CNS trauma US Medical PG Question 10: A 42-year-old woman presents with behavioral changes, memory loss, and myoclonus. MRI shows cortical ribboning and T2 hyperintensity in the caudate and putamen. EEG shows periodic sharp wave complexes. CSF 14-3-3 is elevated, but real-time quaking-induced conversion (RT-QuIC) is negative. PRNP gene sequencing reveals E200K mutation.
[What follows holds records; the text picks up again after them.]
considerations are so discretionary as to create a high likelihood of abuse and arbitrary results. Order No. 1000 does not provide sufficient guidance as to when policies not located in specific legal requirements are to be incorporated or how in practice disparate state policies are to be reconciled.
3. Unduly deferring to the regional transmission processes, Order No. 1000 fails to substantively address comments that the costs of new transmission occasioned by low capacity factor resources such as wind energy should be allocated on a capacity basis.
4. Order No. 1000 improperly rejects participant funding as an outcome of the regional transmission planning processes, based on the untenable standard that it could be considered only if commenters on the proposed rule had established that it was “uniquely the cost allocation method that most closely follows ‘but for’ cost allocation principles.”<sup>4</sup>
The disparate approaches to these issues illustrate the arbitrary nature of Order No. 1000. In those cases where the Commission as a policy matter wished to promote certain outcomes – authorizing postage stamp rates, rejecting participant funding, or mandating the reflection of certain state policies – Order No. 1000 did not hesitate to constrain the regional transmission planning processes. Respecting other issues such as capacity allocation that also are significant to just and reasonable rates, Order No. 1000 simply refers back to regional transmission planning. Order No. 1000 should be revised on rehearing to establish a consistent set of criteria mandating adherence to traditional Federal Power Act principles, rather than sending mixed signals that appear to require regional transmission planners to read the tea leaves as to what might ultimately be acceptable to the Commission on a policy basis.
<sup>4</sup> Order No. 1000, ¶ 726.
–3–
Her mother died of similar symptoms at age 45. What feature distinguishes this case from sporadic disease?
- A. Longer disease duration with slower progression
- B. Younger age of onset and positive family history with genetic mutation (Correct Answer)
- C. Absence of spongiform changes on brain biopsy
- D. Negative RT-QuIC despite elevated 14-3-3 protein
- E. Presence of PrP amyloid plaques in cerebellum
CNS trauma Explanation: ***Younger age of onset and positive family history with genetic mutation***
- The presence of the **E200K mutation** in the **PRNP gene** and a mother affected by similar symptoms at age 45 confirms **familial Creutzfeldt-Jakob disease (fCJD)**.
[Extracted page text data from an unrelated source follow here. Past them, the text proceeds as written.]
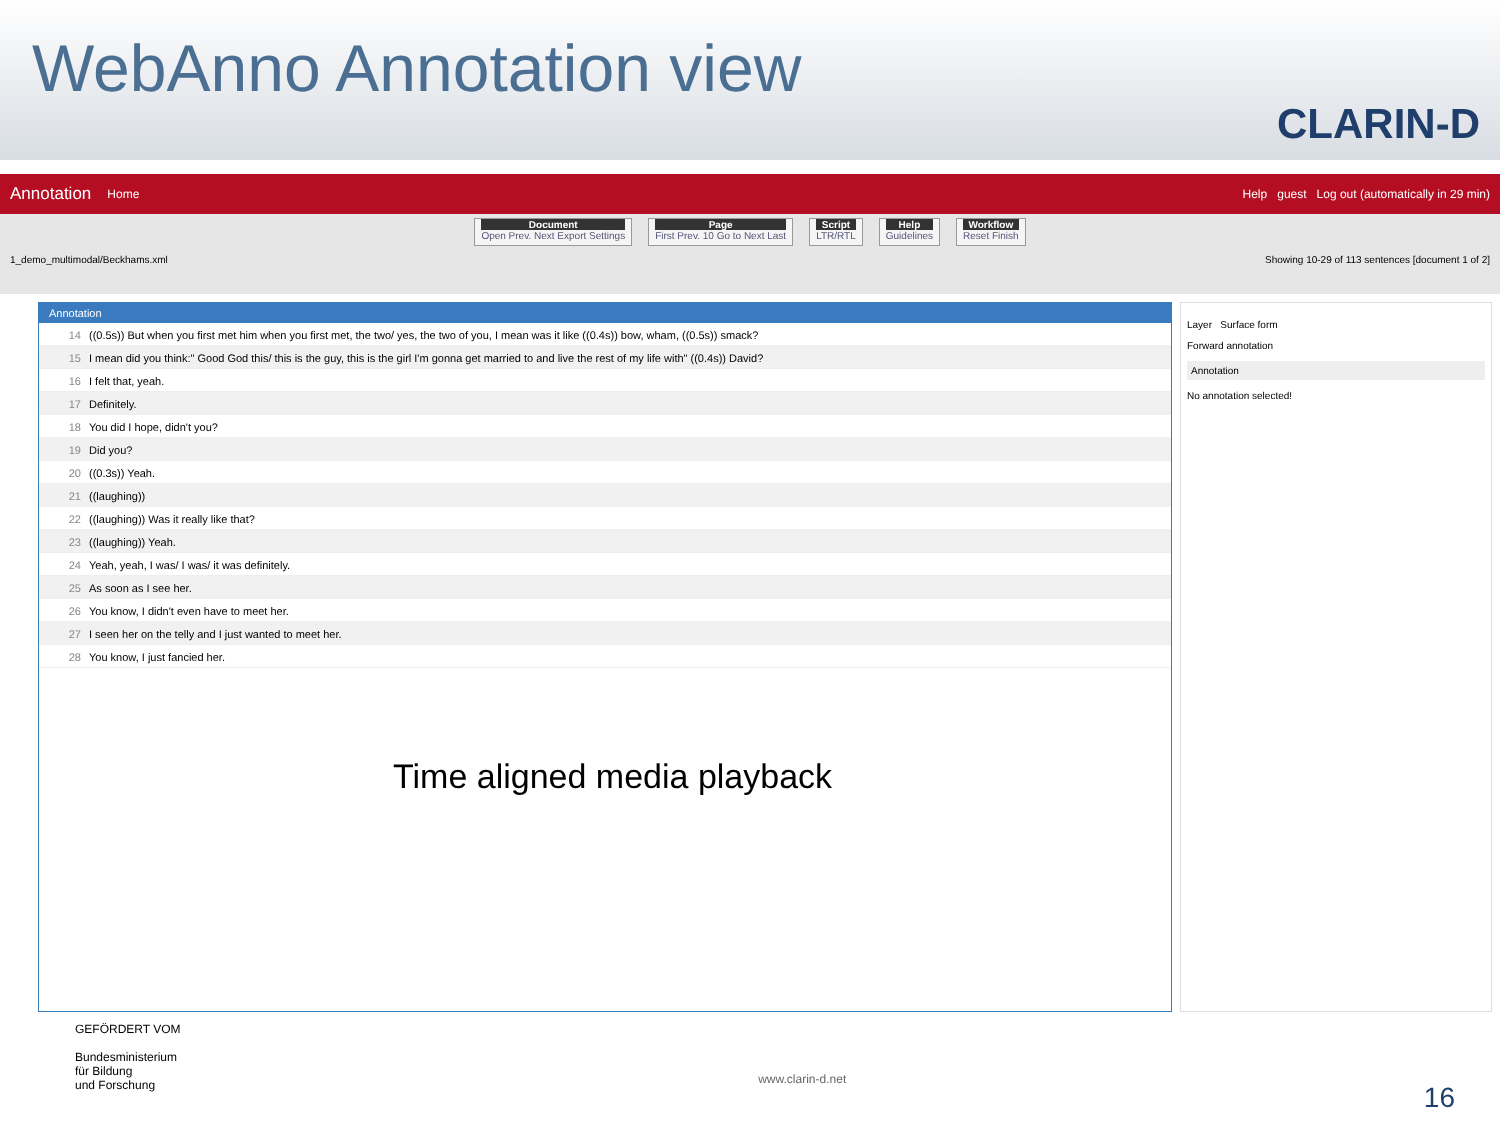WebAnno Annotation view
CLARIN-D
Annotation Home Help guest Log out (automatically in 29 min)
Document
Open Prev. Next Export Settings
Page
First Prev. 10 Go to Next Last
Script
LTR/RTL
Help
Guidelines
Workflow
Reset Finish
1_demo_multimodal/Beckhams.xml Showing 10-29 of 113 sentences [document 1 of 2]
Annotation
14 ((0.5s)) But when you first met him when you first met, the two/ yes, the two of you, I mean was it like ((0.4s)) bow, wham, ((0.5s)) smack?
15 I mean did you think:" Good God this/ this is the guy, this is the girl I'm gonna get married to and live the rest of my life with" ((0.4s)) David?
16 I felt that, yeah.
17 Definitely.
18 You did I hope, didn't you?
19 Did you?
20 ((0.3s)) Yeah.
21 ((laughing))
22 ((laughing)) Was it really like that?
23 ((laughing)) Yeah.
24 Yeah, yeah, I was/ I was/ it was definitely.
25 As soon as I see her.
26 You know, I didn't even have to meet her.
27 I seen her on the telly and I just wanted to meet her.
28 You know, I just fancied her.
Layer Surface form
Forward annotation
Annotation
No annotation selected!
Time aligned media playback
GEFÖRDERT VOM
Bundesministerium
für Bildung
und Forschung www.clarin-d.net 16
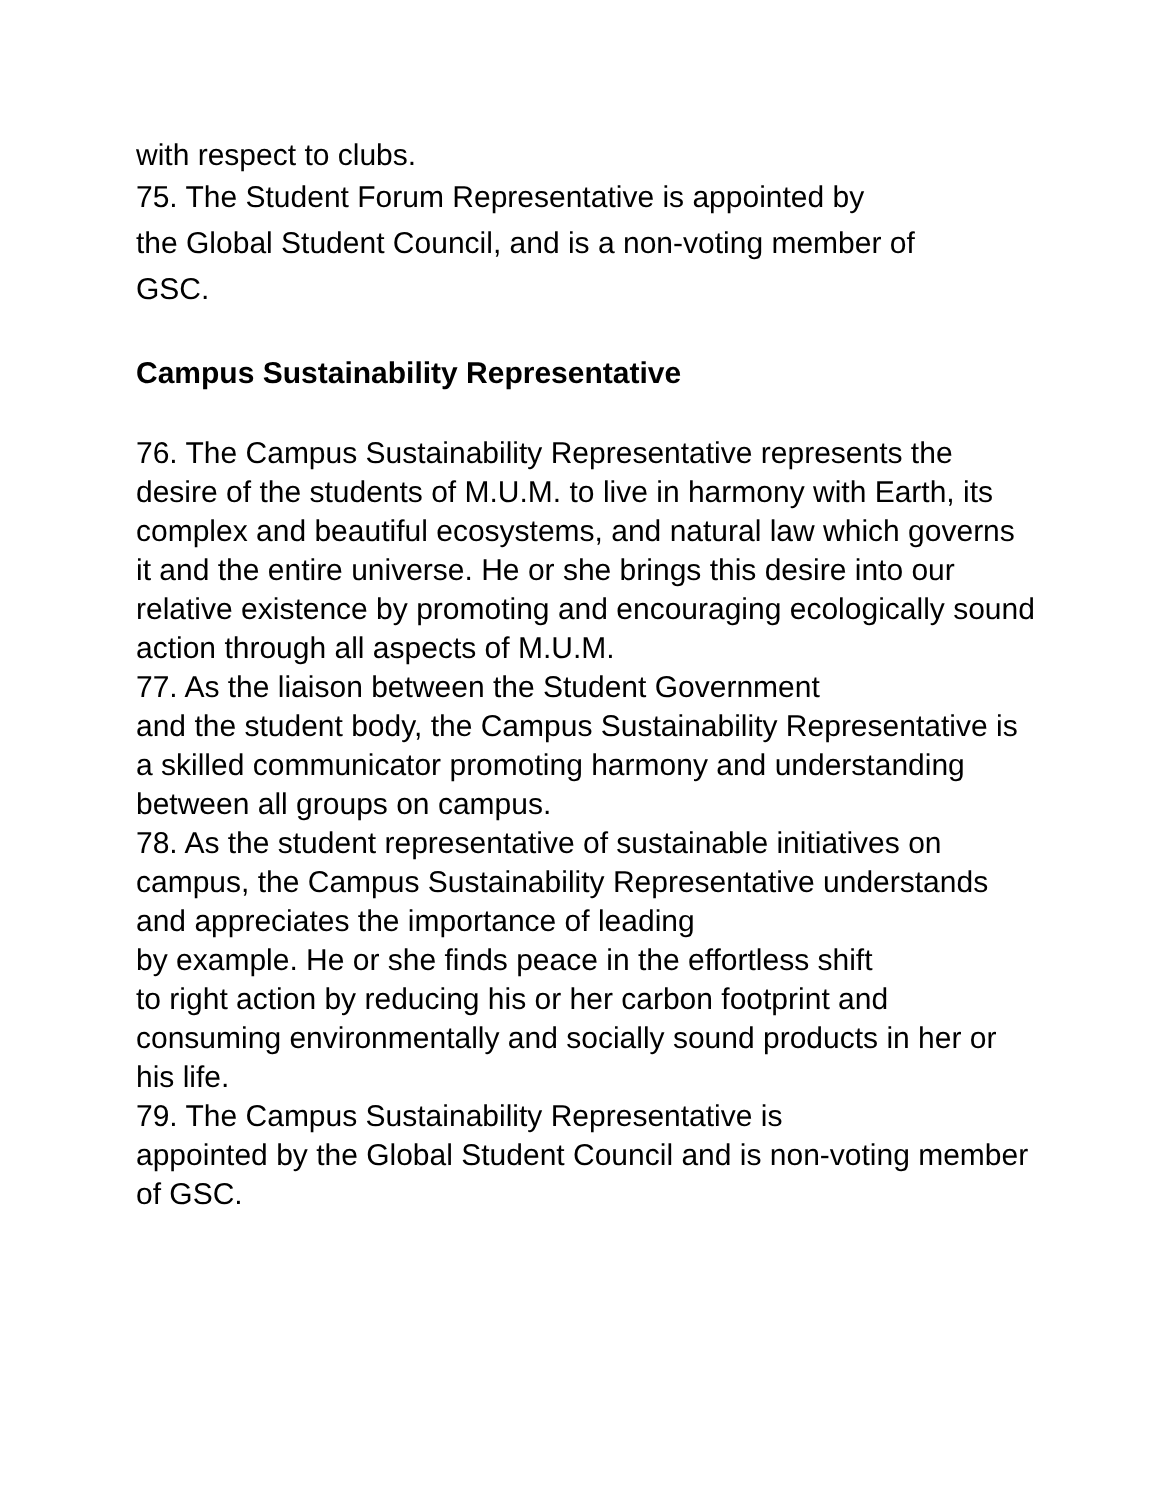with respect to clubs.
75. The Student Forum Representative is appointed by
the Global Student Council, and is a non-voting member of
GSC.
Campus Sustainability Representative
76. The Campus Sustainability Representative represents the desire of the students of M.U.M. to live in harmony with Earth, its complex and beautiful ecosystems, and natural law which governs it and the entire universe. He or she brings this desire into our relative existence by promoting and encouraging ecologically sound action through all aspects of M.U.M.
77. As the liaison between the Student Government
and the student body, the Campus Sustainability Representative is a skilled communicator promoting harmony and understanding between all groups on campus.
78. As the student representative of sustainable initiatives on campus, the Campus Sustainability Representative understands and appreciates the importance of leading
by example. He or she finds peace in the effortless shift
to right action by reducing his or her carbon footprint and consuming environmentally and socially sound products in her or his life.
79. The Campus Sustainability Representative is
appointed by the Global Student Council and is non-voting member of GSC.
- Inherited forms typically present at a **younger age** (early 40s to 50s) compared to sporadic CJD, which usually affects patients in their late 60s.
*Longer disease duration with slower progression*
- Both sporadic and **familial CJD** (especially the E200K variant) typically follow a **rapidly progressive** course leading to death within months.
- Only rare genetic prion diseases, like **Gerstmann-Sträussler-Scheinker (GSS)** syndrome, characteristically show a significantly longer disease duration.
*Absence of spongiform changes on brain biopsy*
- **Spongiform degeneration**, consisting of small vacuoles in the gray matter, is the hallmark pathologic feature of **all forms of CJD**, including familial types.
- The absence of these changes would argue against a diagnosis of **transmissible spongiform encephalopathy**.
*Negative RT-QuIC despite elevated 14-3-3 protein*
- While **RT-QuIC** is highly sensitive for sporadic CJD, its sensitivity can vary in **familial cases**; however, a negative result is an assay limitation, not a defining distinguishing feature of the etiology.
- Both **14-3-3 protein** and **RT-QuIC** are diagnostic markers used to support the diagnosis across different subtypes of prion disease.
*Presence of PrP amyloid plaques in cerebellum*
- **Amyloid plaques** containing prion protein are more commonly associated with **vCJD** or **GSS**, whereas E200K fCJD often lacks these plaques.
- The classic **E200K phenotype** closely mimics the sporadic form's pathology, focusing on **vacuolation** and **astrogliosis** rather than plaque formation.